Quoted, but source is deleted
[..] After my teacher introduced us to this theory, she asked us, “is love a feeling? Or is it a choice?” We were all a bunch of teenagers. Naturally we said it was a feeling. She said that if we clung to that belief, we’d never have a lasting relationship of any sort.
She made us interview a dozen adults who were or had been married and we asked them about their marriages and why it lasted or why it failed. At the end, I asked every single person if love was an emotion or a choice.
Everybody said that it was a choice. It was a conscious commitment. It was something you choose to make work every day with a person who has chosen the same thing. They all said that at one point in their marriage, the “feeling of love” had vanished or faded and they weren’t happy. They said feelings are always changing and you cannot build something that will last on such a shaky foundation.
The married ones said that when things were bad, they chose to open the communication, chose to identify what broke and how to fix it, and chose to recreate something worth falling in love with.
The divorced ones said they chose to walk away.
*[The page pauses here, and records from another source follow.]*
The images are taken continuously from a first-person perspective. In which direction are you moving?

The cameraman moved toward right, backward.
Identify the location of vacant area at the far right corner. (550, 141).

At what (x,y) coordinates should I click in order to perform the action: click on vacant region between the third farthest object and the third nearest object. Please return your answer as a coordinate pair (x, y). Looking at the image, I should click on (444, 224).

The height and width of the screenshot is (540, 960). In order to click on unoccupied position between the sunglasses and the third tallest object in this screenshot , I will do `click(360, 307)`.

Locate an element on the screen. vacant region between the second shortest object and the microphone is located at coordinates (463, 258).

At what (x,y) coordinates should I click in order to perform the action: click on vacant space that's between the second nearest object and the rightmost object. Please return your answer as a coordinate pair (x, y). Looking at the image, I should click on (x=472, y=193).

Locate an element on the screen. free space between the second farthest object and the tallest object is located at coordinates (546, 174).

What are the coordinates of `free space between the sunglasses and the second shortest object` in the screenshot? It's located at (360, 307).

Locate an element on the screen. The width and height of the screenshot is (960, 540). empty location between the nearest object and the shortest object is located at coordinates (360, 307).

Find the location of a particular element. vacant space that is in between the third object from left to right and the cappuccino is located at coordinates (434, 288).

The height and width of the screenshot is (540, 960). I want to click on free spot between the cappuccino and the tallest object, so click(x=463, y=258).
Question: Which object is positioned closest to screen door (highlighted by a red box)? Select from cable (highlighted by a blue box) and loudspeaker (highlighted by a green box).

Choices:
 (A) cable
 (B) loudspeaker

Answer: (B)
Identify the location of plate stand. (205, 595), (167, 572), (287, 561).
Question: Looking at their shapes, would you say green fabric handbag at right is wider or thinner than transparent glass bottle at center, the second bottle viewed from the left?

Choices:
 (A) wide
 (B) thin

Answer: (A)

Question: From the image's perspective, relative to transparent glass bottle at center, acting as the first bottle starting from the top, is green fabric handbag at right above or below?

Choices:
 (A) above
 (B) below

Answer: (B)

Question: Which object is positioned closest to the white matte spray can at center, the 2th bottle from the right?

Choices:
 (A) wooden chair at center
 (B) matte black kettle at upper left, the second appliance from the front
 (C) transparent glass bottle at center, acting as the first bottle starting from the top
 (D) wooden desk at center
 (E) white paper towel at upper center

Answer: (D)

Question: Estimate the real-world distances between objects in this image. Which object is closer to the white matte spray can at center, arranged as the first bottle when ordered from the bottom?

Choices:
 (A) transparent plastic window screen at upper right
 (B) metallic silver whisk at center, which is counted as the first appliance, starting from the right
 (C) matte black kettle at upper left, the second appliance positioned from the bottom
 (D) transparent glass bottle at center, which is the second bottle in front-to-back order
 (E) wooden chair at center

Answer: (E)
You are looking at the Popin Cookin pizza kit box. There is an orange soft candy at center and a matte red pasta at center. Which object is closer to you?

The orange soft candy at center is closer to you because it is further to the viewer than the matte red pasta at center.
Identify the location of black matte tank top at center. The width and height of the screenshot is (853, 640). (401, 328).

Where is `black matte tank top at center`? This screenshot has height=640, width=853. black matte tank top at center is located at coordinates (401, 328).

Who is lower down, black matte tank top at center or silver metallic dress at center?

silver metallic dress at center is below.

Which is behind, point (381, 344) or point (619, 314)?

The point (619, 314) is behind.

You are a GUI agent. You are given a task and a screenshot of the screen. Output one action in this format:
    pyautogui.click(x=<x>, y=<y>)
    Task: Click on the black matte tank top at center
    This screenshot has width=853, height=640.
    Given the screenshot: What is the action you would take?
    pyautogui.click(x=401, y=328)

Ever since that class, since that project, I never looked at relationships the same way. I understood why arranged marriages were successful. I discovered the difference in feelings and commitments. I’ve never gone for the person who makes my heart flutter or my head spin. I’ve chosen the people who were committed to choosing me, dedicated to finding something to adore even on the ugliest days.
I no longer fear the day someone who swore I was their universe can no longer see the stars in my eyes as long as they still choose to look until they find them again.